Y“ou need to meet Ivy Ross,” says John. “Like now. She was on our call today, advocating all the stuff you do.”
So we meet Ivy Ross, at the time the Chief Innovation Officer for Gap, Inc., and we are soon advocating each others’ stuff. We conduct a six-month series of two-day sessions with Gap brand teams (Old Navy, Banana Republic, Gap) at their San Francisco headquarters focused on ideation for topline growth. Ivy calls our sessions MindSpark. They consist of a series of improvised activities designed to develop themes, followed by another series of activities, on the second day, to develop ideas that explore and express those themes. The best of the ideas get presented by the brand teams to their CEO, GlennMurphy, two weeks later, in presentations we develop and rehearse with them.
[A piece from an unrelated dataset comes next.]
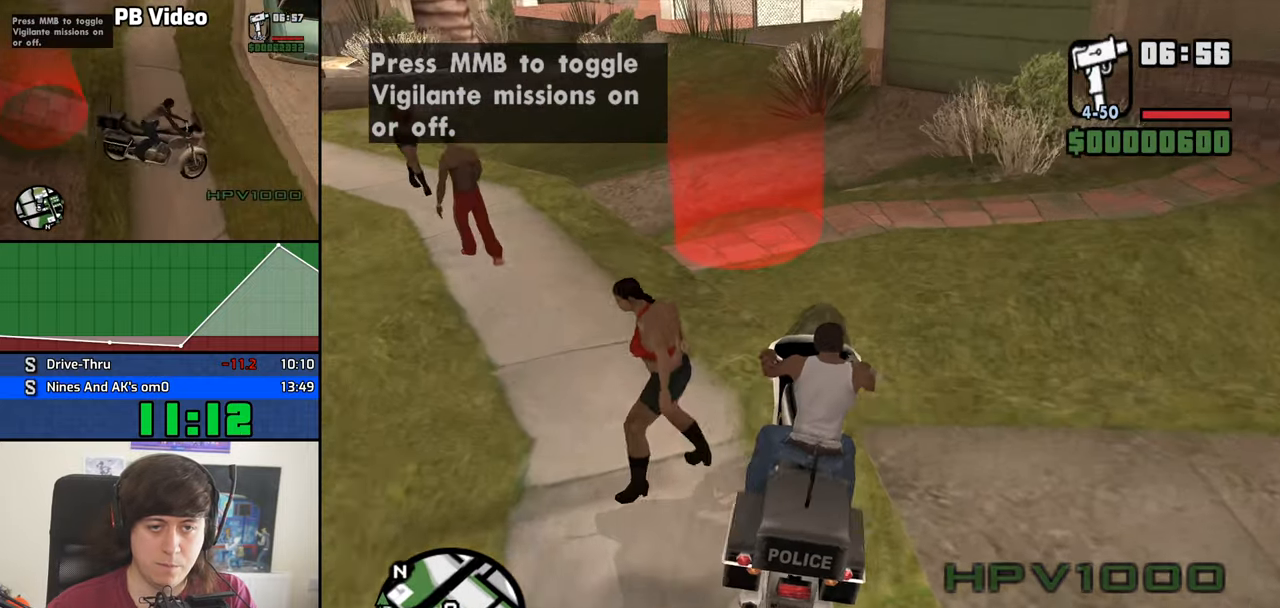
{"keys": ["s"], "mouse": ["middle"], "events": [[200, "s", "down"], [333, "s", "up"], [433, "s", "down"]]}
Ivy and her team take great care to cast the most fiercely creative young minds in the company as the 40 players in each session. Interspersed with our activities are a series of talks with leading innovators, people like Chip Conley, who founded the Joi de Vivre hotel group, Natalie Spilger, a director of the Summit Series, and Judy Tuwaletstiwa, an artist from who works with dreams and found objects to construct her art.
Ivy has since moved on to Google, where we still advocate her stuff, and MindSpark has moved in-house at Gap Inc., where it’s a staple of their employee development curriculum. We’re happy that we helped develop a program that has had such legs. And while we can’t call it cause-and-effect, one year after our first Mindspark session, Gap Inc. showed the first quarterly growth in its stock price after sixteen consecutive losing quarters, and began a growth spurt that would last for another year. Spark the minds and the enterprise will follow.